In the first figure we see the policy that was deduced by the value iteration, where the numbers are the integer representation of an action, with the exception of -5.00, which represents the value of the danger cell. We can see in the second figure, where the values are converted to arrows, that starting from each state you can follow a continuous path to the goal state. This means we have found an optimal policy!

We can also see how the delta converges over the 11 total iterations. It slowly gets lower and lower before dropping completely to 0 on the last iteration. This is because the transition function is deterministic and as all values slowly converge, the values of other states are based on stationary values. This leads to the last difference being about 3 which is the difference between the last state and its actual value and then drops off to 0 as that state is determined by the stationary values around it.
Since the policy has great quality (every state can reach the goal state) and the delta converged quickly, I believe the algorithm was very effective in this case.
ii) with transition noise = 0.2

Again, we see that with noise, the algorithm still deduces a policy that allows you to reach the goal state from any starting state. The policy does not have a local maximum that prevents you from reaching the global maximum (goal state). The policy with noise is the same as the one deduced without noise, with the exception of the top right corner, where slightly different moves are picked. Since these moves result in the exact same end state as the policy with no noise, it is not very significant.

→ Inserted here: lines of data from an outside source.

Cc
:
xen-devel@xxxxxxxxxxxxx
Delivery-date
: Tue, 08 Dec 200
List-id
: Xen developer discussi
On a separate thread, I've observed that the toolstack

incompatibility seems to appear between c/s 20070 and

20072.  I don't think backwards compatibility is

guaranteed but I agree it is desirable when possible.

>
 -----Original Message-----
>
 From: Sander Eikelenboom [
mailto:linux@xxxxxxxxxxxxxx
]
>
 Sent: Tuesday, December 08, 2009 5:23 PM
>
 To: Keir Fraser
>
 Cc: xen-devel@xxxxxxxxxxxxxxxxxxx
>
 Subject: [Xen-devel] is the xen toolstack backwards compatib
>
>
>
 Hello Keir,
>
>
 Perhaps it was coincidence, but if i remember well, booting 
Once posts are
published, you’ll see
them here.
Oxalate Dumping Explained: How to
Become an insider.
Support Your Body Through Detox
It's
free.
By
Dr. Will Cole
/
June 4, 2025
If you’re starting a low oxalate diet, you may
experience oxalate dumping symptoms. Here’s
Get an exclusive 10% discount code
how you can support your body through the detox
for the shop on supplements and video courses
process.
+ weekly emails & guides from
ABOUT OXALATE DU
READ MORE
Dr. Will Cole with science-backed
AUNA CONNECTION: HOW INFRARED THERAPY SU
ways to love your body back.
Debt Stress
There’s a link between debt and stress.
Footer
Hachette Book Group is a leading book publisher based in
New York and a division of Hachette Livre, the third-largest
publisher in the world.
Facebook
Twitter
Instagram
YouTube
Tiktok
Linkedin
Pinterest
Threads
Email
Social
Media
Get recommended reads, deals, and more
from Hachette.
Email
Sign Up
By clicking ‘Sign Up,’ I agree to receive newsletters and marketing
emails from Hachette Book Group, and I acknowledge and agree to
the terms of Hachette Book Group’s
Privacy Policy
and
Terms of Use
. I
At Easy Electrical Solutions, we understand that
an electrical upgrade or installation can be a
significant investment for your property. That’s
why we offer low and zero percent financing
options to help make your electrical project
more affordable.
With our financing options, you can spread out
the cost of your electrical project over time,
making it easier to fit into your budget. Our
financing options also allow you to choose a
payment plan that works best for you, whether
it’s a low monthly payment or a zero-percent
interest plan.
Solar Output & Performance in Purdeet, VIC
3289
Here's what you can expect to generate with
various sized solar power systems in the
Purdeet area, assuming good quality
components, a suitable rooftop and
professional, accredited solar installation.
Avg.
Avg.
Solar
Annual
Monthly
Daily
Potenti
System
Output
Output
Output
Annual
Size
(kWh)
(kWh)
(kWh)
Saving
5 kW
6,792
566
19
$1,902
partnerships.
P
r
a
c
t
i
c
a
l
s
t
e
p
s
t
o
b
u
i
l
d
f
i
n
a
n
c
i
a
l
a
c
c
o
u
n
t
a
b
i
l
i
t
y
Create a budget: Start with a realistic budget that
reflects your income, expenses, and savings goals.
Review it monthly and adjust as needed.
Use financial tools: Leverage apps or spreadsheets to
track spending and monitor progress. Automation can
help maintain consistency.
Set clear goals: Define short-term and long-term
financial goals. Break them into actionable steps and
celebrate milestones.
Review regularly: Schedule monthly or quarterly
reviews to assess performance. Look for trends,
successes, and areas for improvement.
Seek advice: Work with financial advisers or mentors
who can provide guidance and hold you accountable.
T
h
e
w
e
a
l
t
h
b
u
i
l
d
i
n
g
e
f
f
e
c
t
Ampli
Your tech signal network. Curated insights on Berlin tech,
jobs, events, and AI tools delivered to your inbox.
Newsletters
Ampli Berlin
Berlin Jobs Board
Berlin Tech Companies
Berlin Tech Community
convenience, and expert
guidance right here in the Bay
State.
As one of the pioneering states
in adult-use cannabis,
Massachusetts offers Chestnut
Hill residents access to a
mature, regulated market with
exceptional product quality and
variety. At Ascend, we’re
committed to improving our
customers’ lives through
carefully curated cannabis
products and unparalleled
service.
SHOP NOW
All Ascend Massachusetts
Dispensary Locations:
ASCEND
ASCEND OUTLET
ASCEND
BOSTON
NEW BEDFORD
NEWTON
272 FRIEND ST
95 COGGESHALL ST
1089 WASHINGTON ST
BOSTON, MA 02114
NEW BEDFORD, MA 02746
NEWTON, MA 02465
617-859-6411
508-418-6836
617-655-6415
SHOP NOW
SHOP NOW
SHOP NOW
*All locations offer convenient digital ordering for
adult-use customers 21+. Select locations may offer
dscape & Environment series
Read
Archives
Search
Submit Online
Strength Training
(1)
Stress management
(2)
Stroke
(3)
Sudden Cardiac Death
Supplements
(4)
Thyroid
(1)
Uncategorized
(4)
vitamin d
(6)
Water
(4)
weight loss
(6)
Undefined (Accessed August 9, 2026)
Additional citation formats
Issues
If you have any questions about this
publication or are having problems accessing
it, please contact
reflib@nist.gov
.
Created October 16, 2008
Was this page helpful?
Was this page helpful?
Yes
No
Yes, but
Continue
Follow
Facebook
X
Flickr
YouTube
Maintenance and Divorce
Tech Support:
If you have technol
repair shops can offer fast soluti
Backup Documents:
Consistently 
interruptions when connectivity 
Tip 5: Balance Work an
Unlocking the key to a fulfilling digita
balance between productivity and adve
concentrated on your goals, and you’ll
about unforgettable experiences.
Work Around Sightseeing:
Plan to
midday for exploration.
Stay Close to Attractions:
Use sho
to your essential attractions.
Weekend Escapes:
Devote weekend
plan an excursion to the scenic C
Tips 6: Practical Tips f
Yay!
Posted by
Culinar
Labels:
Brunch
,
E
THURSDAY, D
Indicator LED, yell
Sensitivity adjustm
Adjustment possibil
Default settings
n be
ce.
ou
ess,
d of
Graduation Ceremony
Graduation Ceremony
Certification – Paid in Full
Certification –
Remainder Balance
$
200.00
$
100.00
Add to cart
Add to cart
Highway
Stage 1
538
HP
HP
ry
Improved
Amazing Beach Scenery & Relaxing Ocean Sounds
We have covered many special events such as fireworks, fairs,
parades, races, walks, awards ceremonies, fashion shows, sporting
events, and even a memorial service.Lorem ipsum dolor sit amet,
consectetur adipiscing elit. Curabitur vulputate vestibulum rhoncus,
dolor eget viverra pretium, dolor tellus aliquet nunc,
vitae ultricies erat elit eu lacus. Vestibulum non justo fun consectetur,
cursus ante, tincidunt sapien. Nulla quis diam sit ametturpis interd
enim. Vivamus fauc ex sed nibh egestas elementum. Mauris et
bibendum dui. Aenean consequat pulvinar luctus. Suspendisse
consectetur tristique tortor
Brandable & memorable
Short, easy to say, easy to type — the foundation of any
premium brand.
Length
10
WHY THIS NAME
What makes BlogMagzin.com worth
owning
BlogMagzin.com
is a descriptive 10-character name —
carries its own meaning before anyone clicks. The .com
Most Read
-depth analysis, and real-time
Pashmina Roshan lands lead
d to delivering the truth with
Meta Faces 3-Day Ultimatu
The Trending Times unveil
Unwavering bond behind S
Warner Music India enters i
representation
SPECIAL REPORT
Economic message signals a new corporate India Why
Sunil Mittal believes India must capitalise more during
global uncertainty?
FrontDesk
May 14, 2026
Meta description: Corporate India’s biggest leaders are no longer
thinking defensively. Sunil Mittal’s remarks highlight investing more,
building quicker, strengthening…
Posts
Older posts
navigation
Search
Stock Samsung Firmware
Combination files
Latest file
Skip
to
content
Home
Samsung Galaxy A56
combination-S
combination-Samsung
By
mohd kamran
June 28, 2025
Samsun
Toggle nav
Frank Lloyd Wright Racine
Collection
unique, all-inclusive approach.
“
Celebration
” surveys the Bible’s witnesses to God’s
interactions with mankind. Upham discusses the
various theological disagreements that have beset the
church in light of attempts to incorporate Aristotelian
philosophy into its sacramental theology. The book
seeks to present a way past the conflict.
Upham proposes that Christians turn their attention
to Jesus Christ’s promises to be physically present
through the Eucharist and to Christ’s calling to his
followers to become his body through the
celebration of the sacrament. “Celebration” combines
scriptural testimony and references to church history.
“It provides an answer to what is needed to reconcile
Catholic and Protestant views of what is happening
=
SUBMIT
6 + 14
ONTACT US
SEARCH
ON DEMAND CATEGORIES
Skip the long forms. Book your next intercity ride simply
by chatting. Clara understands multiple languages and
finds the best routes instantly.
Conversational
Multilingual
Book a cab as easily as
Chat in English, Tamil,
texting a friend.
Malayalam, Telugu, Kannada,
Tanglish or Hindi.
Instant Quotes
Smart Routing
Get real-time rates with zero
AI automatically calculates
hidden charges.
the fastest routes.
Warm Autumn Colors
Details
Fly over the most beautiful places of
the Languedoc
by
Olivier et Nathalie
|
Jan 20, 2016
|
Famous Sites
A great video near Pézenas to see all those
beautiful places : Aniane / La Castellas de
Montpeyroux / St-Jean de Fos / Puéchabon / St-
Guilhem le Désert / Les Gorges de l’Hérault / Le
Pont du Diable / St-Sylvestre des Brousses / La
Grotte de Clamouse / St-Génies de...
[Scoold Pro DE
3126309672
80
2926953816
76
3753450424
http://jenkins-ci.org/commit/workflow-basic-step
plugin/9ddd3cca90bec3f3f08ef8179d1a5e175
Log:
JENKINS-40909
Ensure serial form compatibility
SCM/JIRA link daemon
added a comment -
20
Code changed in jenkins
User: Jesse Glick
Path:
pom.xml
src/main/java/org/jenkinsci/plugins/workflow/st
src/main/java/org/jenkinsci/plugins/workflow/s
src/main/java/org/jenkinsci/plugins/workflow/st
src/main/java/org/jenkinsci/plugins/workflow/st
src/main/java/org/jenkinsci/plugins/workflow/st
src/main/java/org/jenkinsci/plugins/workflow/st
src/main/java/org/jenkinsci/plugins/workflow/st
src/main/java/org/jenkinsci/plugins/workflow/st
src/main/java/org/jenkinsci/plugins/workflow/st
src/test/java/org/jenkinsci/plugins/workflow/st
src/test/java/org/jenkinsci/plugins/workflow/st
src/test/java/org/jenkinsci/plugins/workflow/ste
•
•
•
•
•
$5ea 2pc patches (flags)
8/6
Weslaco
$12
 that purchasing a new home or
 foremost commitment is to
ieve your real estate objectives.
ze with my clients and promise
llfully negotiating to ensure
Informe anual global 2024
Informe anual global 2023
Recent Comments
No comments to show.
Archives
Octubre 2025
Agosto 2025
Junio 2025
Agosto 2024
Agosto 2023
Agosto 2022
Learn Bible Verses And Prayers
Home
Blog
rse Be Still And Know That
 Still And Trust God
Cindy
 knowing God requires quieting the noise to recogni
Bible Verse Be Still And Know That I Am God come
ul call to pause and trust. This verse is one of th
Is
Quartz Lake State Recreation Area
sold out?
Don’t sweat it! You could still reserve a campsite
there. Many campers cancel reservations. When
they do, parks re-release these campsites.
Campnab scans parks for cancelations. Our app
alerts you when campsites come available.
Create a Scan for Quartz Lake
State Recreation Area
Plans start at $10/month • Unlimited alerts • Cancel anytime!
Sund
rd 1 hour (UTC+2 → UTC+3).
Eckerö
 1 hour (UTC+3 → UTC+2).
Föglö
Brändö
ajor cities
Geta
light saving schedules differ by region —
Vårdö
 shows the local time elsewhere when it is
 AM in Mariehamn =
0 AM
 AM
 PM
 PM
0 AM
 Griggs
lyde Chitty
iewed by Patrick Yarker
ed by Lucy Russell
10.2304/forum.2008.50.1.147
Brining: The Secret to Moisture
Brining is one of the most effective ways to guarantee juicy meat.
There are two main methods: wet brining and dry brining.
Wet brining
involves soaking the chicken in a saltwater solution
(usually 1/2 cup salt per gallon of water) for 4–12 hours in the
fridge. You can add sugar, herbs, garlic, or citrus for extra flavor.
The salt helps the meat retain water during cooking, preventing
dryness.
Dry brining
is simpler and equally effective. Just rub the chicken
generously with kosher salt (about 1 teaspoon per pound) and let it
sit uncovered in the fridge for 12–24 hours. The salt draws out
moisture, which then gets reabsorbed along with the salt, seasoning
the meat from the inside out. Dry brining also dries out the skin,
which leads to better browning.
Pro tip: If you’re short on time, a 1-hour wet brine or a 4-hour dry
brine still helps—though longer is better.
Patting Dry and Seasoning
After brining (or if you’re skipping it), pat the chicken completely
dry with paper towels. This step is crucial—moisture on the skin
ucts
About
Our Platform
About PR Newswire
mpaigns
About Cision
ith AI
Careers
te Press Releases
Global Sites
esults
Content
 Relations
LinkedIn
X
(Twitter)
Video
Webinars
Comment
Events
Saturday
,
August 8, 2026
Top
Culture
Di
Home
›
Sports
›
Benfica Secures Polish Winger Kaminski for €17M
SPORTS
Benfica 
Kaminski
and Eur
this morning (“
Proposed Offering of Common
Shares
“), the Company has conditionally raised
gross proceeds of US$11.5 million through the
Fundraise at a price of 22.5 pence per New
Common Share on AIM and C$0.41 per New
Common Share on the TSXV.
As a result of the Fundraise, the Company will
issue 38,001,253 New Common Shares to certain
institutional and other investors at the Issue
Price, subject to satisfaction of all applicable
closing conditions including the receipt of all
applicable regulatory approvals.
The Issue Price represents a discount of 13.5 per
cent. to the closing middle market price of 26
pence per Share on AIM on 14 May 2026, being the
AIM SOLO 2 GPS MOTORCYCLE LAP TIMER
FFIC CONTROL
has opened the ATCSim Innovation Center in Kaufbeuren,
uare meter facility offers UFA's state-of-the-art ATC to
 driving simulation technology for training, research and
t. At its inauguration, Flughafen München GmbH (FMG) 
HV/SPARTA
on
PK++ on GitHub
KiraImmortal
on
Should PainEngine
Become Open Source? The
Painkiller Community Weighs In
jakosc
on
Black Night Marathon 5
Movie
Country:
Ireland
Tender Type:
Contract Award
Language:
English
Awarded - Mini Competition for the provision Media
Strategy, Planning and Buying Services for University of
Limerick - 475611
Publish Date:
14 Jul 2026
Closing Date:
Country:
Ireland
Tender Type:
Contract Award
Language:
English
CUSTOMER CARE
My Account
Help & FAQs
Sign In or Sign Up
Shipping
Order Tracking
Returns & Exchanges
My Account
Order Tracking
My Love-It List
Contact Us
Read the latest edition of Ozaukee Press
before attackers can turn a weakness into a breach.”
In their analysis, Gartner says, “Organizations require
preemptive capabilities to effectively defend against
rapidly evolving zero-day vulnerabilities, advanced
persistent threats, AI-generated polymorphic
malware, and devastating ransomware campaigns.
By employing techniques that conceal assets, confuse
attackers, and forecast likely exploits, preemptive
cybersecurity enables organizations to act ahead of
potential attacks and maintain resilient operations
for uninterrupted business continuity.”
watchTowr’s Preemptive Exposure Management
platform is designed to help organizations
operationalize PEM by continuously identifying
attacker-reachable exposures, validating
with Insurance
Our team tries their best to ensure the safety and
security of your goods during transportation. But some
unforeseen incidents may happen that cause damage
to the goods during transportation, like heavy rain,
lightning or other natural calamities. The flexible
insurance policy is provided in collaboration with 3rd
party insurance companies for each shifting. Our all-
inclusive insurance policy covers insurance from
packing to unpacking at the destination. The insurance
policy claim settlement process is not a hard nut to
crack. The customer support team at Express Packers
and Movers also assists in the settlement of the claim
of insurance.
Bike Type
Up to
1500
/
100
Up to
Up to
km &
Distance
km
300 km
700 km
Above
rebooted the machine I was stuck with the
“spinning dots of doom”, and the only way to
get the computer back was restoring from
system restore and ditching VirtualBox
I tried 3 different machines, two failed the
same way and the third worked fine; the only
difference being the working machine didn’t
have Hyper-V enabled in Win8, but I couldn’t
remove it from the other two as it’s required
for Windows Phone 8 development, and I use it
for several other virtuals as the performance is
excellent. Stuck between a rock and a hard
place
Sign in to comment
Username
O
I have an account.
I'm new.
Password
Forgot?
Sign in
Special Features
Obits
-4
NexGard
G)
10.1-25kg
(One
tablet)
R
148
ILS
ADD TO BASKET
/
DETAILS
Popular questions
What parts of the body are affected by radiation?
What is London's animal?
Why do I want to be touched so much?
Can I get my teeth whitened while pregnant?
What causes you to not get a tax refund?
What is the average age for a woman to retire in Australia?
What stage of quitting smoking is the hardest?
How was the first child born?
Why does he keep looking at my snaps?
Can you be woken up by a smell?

In this case we can see that the algorithm goes through more iterations, 17 to be exact, and the delta converges in a slower fashion. This is most likely caused by the noise which makes the transition function probabilistic and leads to more fluctuation and maybe more non-stationary values. This is also evident in the fact that the algorithm ends only because delta dropped below the threshold and is only approaching 0, not equal to 0 as was the case previously. This is evidence that increase in noise is a major factor in increasing convergence time and convergence path.
Since the policy is optimal and the delta converges (although it does not reach 0), the algorithm still performed quite well.